Prompt:
Nothing is needed except the lines below that run from the one with "Index Terms—Intelligent reflecting" through the one with "Fortunately, the propagation-induced", repeated exactly.

Provided entries Block Start

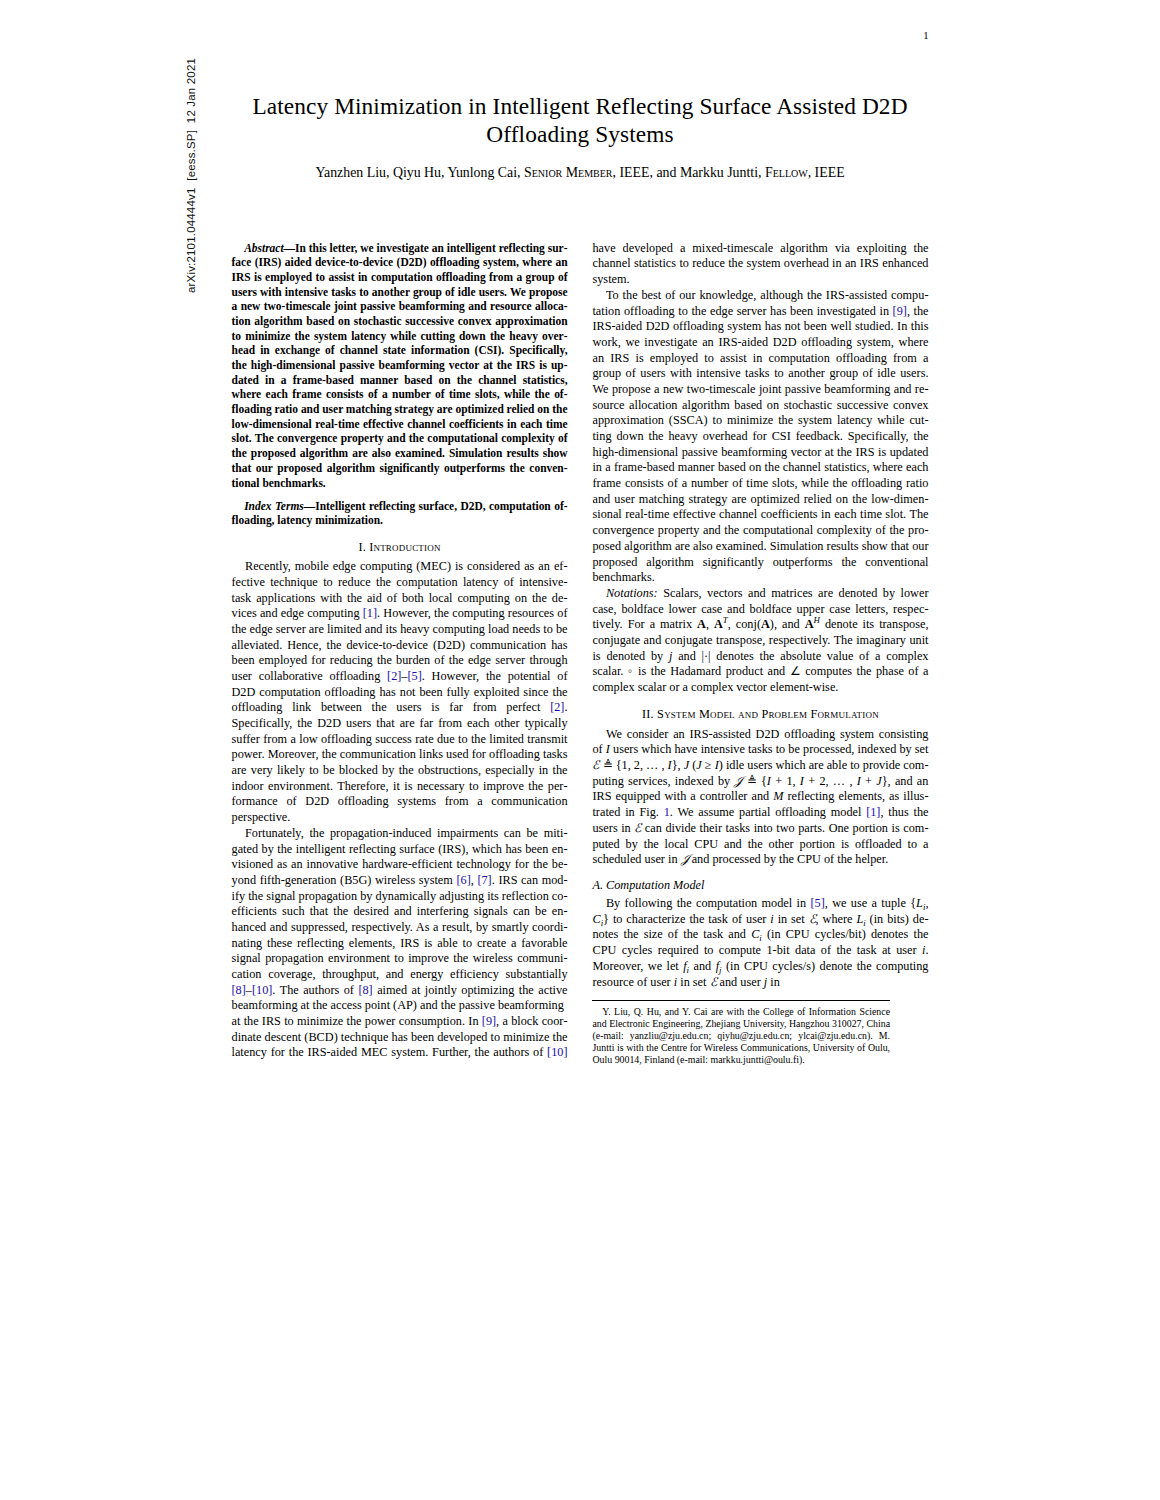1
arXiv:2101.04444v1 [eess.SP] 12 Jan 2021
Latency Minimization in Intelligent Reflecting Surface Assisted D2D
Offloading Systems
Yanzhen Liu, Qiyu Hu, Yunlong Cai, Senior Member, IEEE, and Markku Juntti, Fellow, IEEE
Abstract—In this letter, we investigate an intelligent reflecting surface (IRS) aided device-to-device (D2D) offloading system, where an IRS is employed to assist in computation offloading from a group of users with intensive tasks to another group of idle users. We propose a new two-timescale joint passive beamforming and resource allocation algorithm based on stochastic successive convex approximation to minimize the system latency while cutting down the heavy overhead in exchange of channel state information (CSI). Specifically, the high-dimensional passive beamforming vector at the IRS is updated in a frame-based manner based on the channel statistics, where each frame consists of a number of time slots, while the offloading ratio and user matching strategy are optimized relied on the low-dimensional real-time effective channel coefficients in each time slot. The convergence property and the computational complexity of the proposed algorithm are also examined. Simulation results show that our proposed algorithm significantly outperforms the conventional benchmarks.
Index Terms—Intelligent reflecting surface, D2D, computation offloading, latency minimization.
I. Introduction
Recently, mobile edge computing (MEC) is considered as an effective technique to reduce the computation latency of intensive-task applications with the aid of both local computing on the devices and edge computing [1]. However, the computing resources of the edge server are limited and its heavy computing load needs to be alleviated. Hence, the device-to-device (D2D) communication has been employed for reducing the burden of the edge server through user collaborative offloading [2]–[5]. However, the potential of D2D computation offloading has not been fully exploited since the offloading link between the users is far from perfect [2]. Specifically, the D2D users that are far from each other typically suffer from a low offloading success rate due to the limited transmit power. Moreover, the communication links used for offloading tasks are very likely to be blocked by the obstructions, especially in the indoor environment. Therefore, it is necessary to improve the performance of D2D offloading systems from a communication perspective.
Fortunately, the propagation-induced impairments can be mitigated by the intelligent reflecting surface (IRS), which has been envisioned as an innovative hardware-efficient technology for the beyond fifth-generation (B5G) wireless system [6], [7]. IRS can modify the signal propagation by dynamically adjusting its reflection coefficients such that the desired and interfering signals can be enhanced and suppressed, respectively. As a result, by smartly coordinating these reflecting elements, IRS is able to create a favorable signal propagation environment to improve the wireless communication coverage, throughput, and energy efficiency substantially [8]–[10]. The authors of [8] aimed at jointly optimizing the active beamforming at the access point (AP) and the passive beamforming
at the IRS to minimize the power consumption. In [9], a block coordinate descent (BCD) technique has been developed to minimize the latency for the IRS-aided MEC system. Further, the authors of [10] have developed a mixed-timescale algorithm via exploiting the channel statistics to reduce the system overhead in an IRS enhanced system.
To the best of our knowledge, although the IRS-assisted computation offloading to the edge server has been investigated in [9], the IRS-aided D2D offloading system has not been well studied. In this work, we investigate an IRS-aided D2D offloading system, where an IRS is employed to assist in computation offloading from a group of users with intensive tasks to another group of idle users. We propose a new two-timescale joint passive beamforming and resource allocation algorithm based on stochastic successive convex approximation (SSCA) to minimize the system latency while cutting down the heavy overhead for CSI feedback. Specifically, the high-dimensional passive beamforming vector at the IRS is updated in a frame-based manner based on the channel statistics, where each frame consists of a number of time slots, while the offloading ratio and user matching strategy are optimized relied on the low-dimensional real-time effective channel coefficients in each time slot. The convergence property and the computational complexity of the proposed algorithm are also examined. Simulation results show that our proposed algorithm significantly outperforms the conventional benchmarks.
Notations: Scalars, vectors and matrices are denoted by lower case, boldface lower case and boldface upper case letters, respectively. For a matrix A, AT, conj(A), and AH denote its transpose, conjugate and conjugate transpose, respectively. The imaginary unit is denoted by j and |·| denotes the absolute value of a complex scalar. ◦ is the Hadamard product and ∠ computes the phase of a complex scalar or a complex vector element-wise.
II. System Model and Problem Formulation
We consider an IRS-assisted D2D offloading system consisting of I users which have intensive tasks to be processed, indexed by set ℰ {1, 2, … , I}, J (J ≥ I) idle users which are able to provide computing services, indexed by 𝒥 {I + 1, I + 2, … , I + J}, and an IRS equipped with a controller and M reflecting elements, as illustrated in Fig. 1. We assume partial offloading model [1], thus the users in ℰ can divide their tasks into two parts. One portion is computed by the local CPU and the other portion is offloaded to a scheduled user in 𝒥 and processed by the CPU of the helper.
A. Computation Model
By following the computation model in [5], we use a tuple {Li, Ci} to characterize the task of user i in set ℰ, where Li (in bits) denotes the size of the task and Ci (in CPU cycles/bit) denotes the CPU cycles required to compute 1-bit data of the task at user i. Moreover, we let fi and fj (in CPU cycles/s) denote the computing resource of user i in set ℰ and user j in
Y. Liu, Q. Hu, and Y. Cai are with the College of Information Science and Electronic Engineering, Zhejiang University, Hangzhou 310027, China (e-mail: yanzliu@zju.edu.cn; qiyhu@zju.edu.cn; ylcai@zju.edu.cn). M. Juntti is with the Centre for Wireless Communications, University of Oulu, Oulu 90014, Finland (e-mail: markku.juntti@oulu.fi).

Provided entries Block End

Answer for the task:
Index Terms—Intelligent reflecting surface, D2D, computation offloading, latency minimization.
I. Introduction
Recently, mobile edge computing (MEC) is considered as an effective technique to reduce the computation latency of intensive-task applications with the aid of both local computing on the devices and edge computing [1]. However, the computing resources of the edge server are limited and its heavy computing load needs to be alleviated. Hence, the device-to-device (D2D) communication has been employed for reducing the burden of the edge server through user collaborative offloading [2]–[5]. However, the potential of D2D computation offloading has not been fully exploited since the offloading link between the users is far from perfect [2]. Specifically, the D2D users that are far from each other typically suffer from a low offloading success rate due to the limited transmit power. Moreover, the communication links used for offloading tasks are very likely to be blocked by the obstructions, especially in the indoor environment. Therefore, it is necessary to improve the performance of D2D offloading systems from a communication perspective.
Fortunately, the propagation-induced impairments can be mitigated by the intelligent reflecting surface (IRS), which has been envisioned as an innovative hardware-efficient technology for the beyond fifth-generation (B5G) wireless system [6], [7]. IRS can modify the signal propagation by dynamically adjusting its reflection coefficients such that the desired and interfering signals can be enhanced and suppressed, respectively. As a result, by smartly coordinating these reflecting elements, IRS is able to create a favorable signal propagation environment to improve the wireless communication coverage, throughput, and energy efficiency substantially [8]–[10]. The authors of [8] aimed at jointly optimizing the active beamforming at the access point (AP) and the passive beamforming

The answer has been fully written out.